If study designs are ranked by their potential for new discoveries, then anecdotal evidence would be at the top of the list, followed by observational studies, followed by RCTs. RCTs may be unnecessary for treatments that have dramatic and rapid effects relative to the expected stable or progressively worse natural course of the condition treated. One example is combination chemotherapy including cisplatin for metastatic testicular cancer, which increased the cure rate from 5% to 60% in a 1977 non-randomized study.

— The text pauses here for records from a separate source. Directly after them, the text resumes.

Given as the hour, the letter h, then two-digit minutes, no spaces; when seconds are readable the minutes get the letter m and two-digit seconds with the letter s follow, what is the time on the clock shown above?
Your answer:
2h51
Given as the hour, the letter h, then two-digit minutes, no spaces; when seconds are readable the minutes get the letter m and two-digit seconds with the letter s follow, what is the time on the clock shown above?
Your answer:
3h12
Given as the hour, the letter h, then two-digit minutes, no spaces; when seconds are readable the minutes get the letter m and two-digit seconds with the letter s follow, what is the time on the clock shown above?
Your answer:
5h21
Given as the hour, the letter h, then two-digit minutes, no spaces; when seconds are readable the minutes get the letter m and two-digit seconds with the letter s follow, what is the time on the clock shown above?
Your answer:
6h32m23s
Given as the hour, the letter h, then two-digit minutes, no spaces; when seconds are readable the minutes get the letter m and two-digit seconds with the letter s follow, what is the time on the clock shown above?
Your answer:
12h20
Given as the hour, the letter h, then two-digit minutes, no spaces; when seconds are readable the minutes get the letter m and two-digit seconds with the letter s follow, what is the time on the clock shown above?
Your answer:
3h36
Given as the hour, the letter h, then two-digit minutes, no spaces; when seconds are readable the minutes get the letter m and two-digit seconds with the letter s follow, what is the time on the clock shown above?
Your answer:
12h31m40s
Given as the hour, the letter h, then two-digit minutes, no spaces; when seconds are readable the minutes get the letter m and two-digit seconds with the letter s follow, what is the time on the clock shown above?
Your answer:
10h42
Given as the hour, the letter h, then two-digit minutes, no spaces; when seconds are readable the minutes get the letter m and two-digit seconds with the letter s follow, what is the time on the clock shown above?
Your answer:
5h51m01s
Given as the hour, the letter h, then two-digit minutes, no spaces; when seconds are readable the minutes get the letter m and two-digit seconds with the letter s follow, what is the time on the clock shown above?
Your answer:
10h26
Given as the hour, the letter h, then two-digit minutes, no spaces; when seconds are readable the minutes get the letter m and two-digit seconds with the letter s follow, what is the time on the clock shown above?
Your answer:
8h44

=== Interpretation of statistical results === Like all statistical methods, RCTs are subject to both type I ("false positive") and type II ("false negative") statistical errors. Regarding Type I errors, a typical RCT will use 0.05 (i.e., 1 in 20) as the probability that the RCT will falsely find two equally effective treatments significantly different. Regarding Type II errors, despite the publication of a 1978 paper noting that the sample sizes of many "negative" RCTs were too small to make definitive conclusions about the negative results, by 2005-2006 a sizeable proportion of RCTs still had inaccurate or incompletely reported sample size calculations.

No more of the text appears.